Sunday, October 8, 2017

1.34 million officials have been punished for graft since 2013, Chinese watchdog says

1.34 million officials have been punished for graft since 2013, Chinese watchdog says

Chinese Paramilitary police officers salut each other as they stand guard below a portrait of the late leader Mao Zedong in Tiananmen Square in Beijing, China.
Chinese Paramilitary police officers salut each other as they stand guard below a portrait of the late leader Mao Zedong in Tiananmen Square in Beijing, China.
China's anti-graft watchdog said roughly 1.34 million lower-ranking officials have been punished
since 2013 under President Xi Jinping's anti-corruption drive.
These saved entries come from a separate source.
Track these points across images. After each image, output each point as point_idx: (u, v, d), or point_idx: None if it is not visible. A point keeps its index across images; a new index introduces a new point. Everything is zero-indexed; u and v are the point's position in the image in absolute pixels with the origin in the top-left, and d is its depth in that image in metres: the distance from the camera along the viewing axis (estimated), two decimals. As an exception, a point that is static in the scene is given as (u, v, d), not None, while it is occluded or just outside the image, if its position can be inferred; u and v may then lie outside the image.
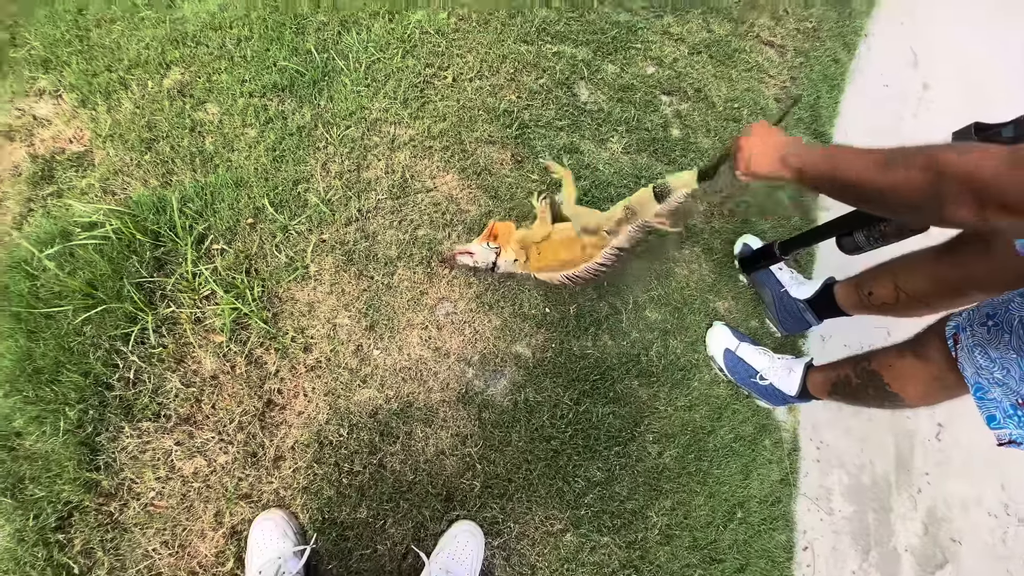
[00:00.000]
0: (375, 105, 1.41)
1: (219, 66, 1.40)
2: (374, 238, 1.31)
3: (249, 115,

Xi, who is preparing for a major Communist Party leadership conference later this month, has made an anti-graft campaign targeting "tigers and flies," both high and low ranking officials, a core policy priority during his five-year term.
China is preparing for the 19th Congress later this month, a twice-a-decade leadership event where Xi is expected to consolidate power and promote his policy positions.
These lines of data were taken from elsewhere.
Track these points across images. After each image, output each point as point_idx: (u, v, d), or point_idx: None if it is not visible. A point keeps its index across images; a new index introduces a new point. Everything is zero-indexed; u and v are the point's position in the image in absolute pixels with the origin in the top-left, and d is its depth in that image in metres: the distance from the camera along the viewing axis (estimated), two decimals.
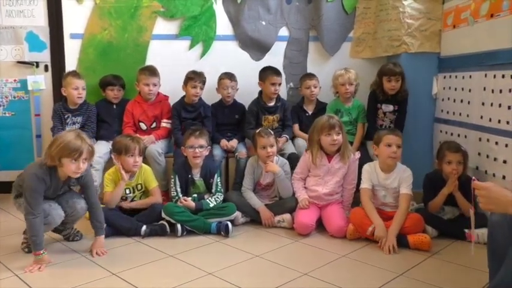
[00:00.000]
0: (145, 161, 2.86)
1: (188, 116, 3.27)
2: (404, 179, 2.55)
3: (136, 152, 2.67)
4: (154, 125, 3.35)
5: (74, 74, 3.29)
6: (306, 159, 2.78)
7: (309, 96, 3.34)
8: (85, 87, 3.28)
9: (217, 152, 3.11)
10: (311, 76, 3.37)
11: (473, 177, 1.56)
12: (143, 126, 3.33)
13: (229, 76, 3.31)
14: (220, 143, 3.21)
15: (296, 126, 3.37)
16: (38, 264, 2.12)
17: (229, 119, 3.38)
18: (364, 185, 2.60)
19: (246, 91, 3.42)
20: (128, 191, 2.73)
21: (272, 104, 3.33)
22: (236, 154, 3.12)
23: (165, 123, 3.34)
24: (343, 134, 2.71)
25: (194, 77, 3.21)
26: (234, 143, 3.22)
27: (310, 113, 3.38)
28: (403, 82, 3.11)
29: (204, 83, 3.25)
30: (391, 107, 3.18)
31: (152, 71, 3.29)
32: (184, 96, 3.29)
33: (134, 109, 3.32)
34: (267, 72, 3.29)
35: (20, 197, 2.26)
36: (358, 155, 2.78)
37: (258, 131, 2.87)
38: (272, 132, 2.88)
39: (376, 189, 2.61)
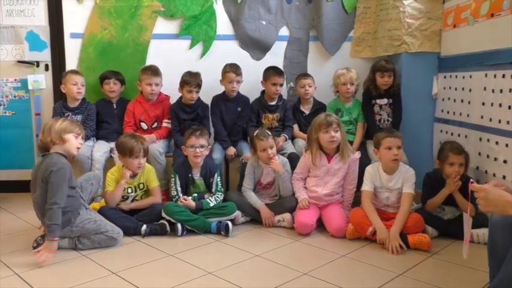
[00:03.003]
0: (146, 160, 2.86)
1: (186, 117, 3.27)
2: (407, 178, 2.54)
3: (141, 154, 2.68)
4: (155, 124, 3.35)
5: (73, 71, 3.32)
6: (305, 159, 2.77)
7: (304, 96, 3.35)
8: (84, 84, 3.29)
9: (217, 156, 3.10)
10: (306, 75, 3.39)
11: (471, 180, 1.56)
12: (144, 126, 3.33)
13: (234, 70, 3.26)
14: (226, 150, 3.19)
15: (296, 127, 3.38)
16: (50, 250, 2.17)
17: (232, 112, 3.35)
18: (366, 187, 2.58)
19: (246, 91, 3.43)
20: (130, 190, 2.73)
21: (273, 103, 3.34)
22: (241, 158, 3.11)
23: (166, 123, 3.33)
24: (342, 132, 2.70)
25: (189, 82, 3.17)
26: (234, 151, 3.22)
27: (307, 113, 3.38)
28: (395, 77, 3.21)
29: (200, 86, 3.22)
30: (385, 100, 3.25)
31: (155, 71, 3.29)
32: (181, 97, 3.29)
33: (135, 109, 3.32)
34: (269, 72, 3.29)
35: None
36: (358, 154, 2.78)
37: (255, 133, 2.84)
38: (270, 133, 2.85)
39: (378, 191, 2.59)
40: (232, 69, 3.27)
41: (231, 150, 3.20)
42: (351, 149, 2.80)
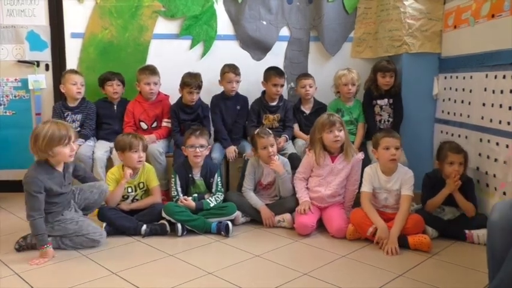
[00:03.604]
0: (146, 160, 2.86)
1: (187, 117, 3.26)
2: (406, 180, 2.53)
3: (141, 148, 2.68)
4: (155, 124, 3.35)
5: (72, 70, 3.32)
6: (309, 159, 2.75)
7: (304, 96, 3.35)
8: (83, 84, 3.29)
9: (216, 155, 3.09)
10: (307, 76, 3.39)
11: None
12: (144, 125, 3.32)
13: (233, 70, 3.27)
14: (227, 149, 3.19)
15: (296, 127, 3.38)
16: (44, 257, 2.19)
17: (232, 111, 3.35)
18: (365, 188, 2.58)
19: (247, 91, 3.43)
20: (130, 190, 2.73)
21: (274, 103, 3.33)
22: (244, 155, 3.11)
23: (166, 123, 3.33)
24: (345, 132, 2.69)
25: (190, 83, 3.16)
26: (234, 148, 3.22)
27: (307, 112, 3.39)
28: (396, 78, 3.22)
29: (200, 87, 3.22)
30: (386, 101, 3.26)
31: (152, 70, 3.28)
32: (182, 97, 3.28)
33: (135, 109, 3.31)
34: (270, 73, 3.29)
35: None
36: (362, 155, 2.76)
37: (256, 132, 2.85)
38: (270, 132, 2.87)
39: (377, 192, 2.59)
40: (231, 70, 3.27)
41: (231, 149, 3.19)
42: (355, 149, 2.80)
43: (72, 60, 3.50)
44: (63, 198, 2.34)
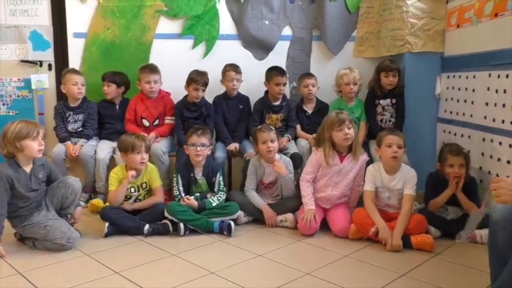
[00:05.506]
0: (149, 159, 2.86)
1: (190, 115, 3.27)
2: (408, 180, 2.52)
3: (143, 149, 2.68)
4: (157, 122, 3.35)
5: (72, 70, 3.31)
6: (317, 157, 2.68)
7: (307, 95, 3.35)
8: (84, 83, 3.29)
9: (219, 154, 3.10)
10: (309, 75, 3.38)
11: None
12: (146, 122, 3.32)
13: (234, 68, 3.30)
14: (227, 146, 3.20)
15: (298, 127, 3.37)
16: None
17: (234, 110, 3.36)
18: (367, 187, 2.57)
19: (249, 90, 3.43)
20: (133, 190, 2.73)
21: (277, 103, 3.33)
22: (245, 155, 3.11)
23: (168, 120, 3.34)
24: (354, 129, 2.67)
25: (197, 80, 3.17)
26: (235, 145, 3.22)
27: (309, 112, 3.39)
28: (400, 77, 3.21)
29: (206, 84, 3.23)
30: (388, 101, 3.27)
31: (152, 69, 3.29)
32: (186, 96, 3.29)
33: (137, 105, 3.32)
34: (272, 73, 3.29)
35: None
36: (367, 156, 2.74)
37: (259, 127, 2.86)
38: (273, 128, 2.86)
39: (379, 191, 2.58)
40: (232, 68, 3.29)
41: (232, 146, 3.20)
42: (362, 149, 2.79)
43: (74, 60, 3.50)
44: (29, 203, 2.33)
Those punished for graft since 2013 include 648,000 village-level officials and most crimes were related to small scale corruption, said the Central Commission for Discipline Inspection (CCDI) on Sunday.
While much of the country's anti-graft drive has targeted lower ranking village and county officials, several high-ranking figures have been taken down.
In August the head of the anti-graft committee for China's Ministry of Finance was himself put under investigation for suspected graft.
In September a senior military officer who sits on China's powerful Central Military Commission, overseen by Xi, was detained and questioned over corruption-related offenses, Reuters reported.
The CCDI said 155,000 country-level party bureaux have set up corruption policing mechanisms as of August, representing 94.8 percent of total bureaus.